Slides were always very high contrast. The shadows blocked in daylight. The nice light was overcast. Forget interiors at ASA 32/64, without some kind of soft lighting. On camera flash was horror. There was color negative. It had lots more dynamic range but lots more grain. I always felt I was copping out when I shot negative and you couldn't project it.
The top quality print output was a "Dye Transfer" print. Your 35mm slide was duped to a 4x5 copy negative and, to an extent, the DR of the image was tamed for print. I paid about $200 1970 dollars for a non fading 8x10. Thirty years later I scanned the same Ektachrome (shot on a soft lit overcase day) slide into photoshop and spent hours in PP to make a nice 24x32" Inkjet print. A typical digital file would have taken me 1/3 the time.
The suoer pro SLR of the '60s was a $500 Nikon F with $600 (1965 $) F36 motor drive. You had 36 shots (yes there was a hugh 250 exposure back with huger battery but I never saw one) at 2.5 fps and boy was it loud! The fast film was Tri-X @ ASA 400 which could be "pushed" to 800. ASA 800 Tri-X has an grain overlay that was/is more apparent than my D4 at ISO of 128,000/256,000.
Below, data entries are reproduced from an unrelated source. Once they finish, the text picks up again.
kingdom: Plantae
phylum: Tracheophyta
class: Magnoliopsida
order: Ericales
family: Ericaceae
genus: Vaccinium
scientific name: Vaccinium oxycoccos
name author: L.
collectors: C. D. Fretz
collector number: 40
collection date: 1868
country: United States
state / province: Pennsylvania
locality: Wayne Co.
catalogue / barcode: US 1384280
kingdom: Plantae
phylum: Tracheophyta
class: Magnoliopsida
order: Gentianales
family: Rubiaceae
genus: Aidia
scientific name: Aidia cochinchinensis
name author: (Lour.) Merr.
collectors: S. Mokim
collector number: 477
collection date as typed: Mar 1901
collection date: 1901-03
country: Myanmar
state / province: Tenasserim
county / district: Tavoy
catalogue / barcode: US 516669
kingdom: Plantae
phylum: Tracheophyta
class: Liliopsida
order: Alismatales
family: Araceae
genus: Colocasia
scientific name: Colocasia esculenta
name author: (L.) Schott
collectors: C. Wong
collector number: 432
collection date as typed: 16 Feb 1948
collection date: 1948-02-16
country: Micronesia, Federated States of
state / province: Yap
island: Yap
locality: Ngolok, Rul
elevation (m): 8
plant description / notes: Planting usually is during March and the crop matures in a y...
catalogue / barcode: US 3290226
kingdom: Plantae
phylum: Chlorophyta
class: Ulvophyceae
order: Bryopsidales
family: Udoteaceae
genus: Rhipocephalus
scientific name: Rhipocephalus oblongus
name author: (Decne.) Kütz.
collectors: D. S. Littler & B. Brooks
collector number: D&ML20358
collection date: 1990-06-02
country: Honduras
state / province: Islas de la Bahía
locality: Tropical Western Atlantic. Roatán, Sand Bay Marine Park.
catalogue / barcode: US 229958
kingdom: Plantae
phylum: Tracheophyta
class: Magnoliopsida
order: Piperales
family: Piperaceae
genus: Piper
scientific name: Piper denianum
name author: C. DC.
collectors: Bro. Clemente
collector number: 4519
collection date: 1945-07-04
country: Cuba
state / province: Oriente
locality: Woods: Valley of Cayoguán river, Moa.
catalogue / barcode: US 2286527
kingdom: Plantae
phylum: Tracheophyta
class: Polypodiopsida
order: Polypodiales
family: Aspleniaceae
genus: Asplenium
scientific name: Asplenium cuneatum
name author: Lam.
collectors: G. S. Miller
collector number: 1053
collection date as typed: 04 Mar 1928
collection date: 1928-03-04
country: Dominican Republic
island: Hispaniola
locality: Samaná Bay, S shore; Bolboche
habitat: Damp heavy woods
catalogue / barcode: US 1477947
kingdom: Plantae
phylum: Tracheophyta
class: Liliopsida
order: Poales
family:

To shoot indoors you often had to use, a manually focused, 50mm F1.4. Further degrading the keeper rate. Yes wonderful film pictures survive but what modern day digital shooters can't understand is how ponderous and expensive the process was. So many exquisite photos were never taken because the film was so slow, slides-high contrast and negative so grainy.
My friend, now over 90 years old, played the Cello in the leading classical orchestras of the world. He took B&W of the famous conducters and soloists from the pit. I scanned some of his 55 year old underexposed negatives (negatives I couldn't begin to print in a chemical darkroom) into photo shop. I came out with never before seen quality prints for his photo exhibitions.
This is why I don't miss and don't use the film equipmemt I still have on hand. The grotesque relics of the chemical darkroom have long ago been discarded. I have my very own 44" carriage printer and it thrills me to walk by it (takes a stride or two since it is 7' long).
The remants of film nostalgia are for the few captures that were possible and survive. The sorrow remains for the 1000s of images that were lost because the film process was/is so condition specific. Sports/action/dance and candid portraits (my primary work now) suffered the most. Finally, I have never failed to get a "film look," if I wanted it, out of my electronic darkroom but it's often not possible to duplicate the "digital" look out of a film negative. YMMV!